Saved data entries
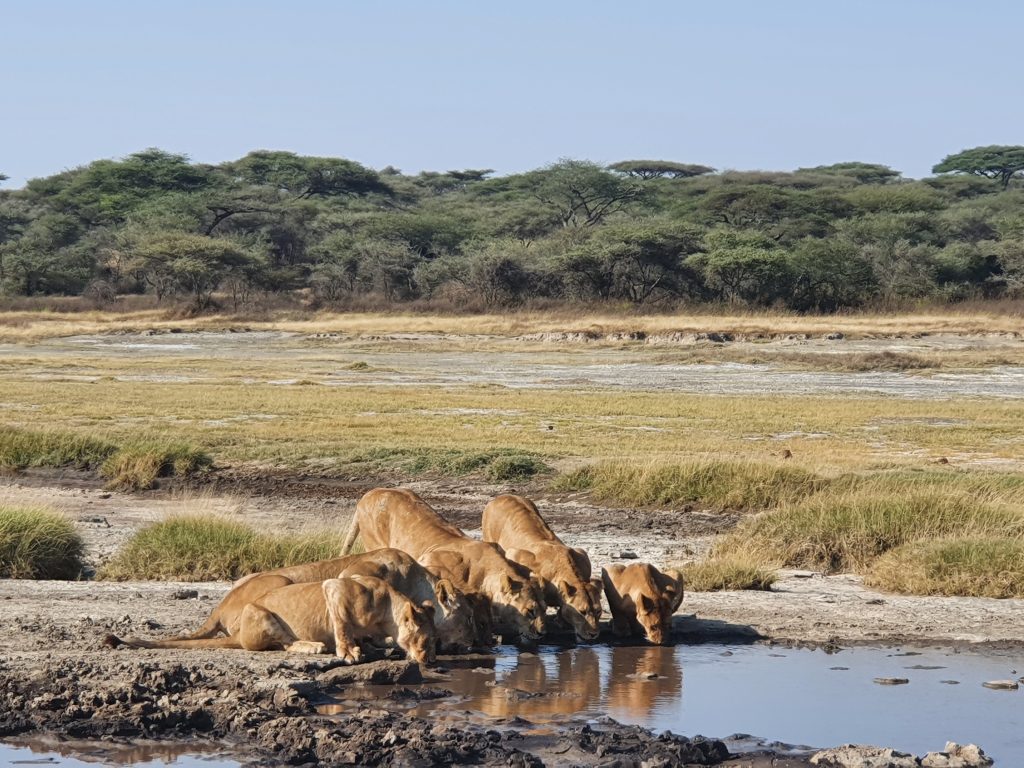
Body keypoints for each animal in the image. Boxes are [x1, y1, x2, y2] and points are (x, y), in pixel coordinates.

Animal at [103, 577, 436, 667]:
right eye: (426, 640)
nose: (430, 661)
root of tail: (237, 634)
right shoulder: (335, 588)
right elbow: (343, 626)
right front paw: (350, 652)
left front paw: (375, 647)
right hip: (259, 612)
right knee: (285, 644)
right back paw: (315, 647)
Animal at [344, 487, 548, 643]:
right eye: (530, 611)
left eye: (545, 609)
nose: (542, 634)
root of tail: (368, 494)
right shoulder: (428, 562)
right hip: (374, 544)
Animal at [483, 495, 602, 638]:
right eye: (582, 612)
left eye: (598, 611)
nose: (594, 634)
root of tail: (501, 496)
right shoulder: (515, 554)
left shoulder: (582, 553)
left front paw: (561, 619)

...

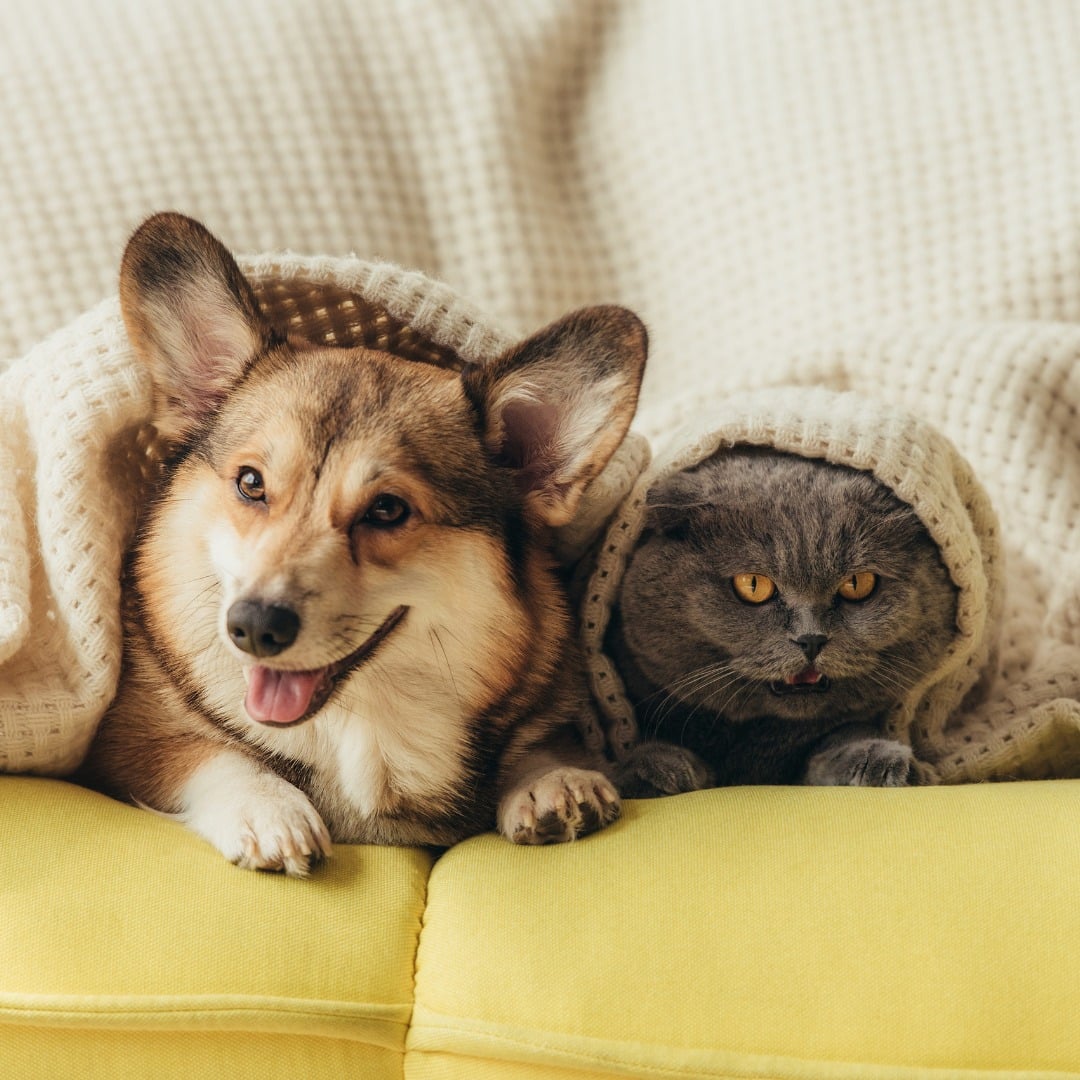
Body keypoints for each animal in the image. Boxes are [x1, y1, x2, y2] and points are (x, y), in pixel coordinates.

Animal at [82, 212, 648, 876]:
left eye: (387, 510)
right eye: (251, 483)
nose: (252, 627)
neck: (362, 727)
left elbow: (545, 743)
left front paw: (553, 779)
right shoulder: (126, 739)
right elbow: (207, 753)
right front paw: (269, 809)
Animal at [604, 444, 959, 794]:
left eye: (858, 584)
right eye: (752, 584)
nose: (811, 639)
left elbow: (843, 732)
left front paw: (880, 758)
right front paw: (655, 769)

==

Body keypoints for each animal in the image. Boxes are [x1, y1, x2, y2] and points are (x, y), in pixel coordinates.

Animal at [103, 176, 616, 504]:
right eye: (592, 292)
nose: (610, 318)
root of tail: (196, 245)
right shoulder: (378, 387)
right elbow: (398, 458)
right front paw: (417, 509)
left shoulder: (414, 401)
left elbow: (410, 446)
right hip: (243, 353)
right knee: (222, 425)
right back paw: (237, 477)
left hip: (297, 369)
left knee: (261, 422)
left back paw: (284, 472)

(What the task asks) Copy out the range of lines above starting at the line with "right eye: (752, 584)" and ending at the line with "right front paw: (655, 769)", exactly and including both.

(Response box)
right eye: (752, 584)
nose: (811, 639)
left elbow: (843, 732)
left front paw: (880, 758)
right front paw: (655, 769)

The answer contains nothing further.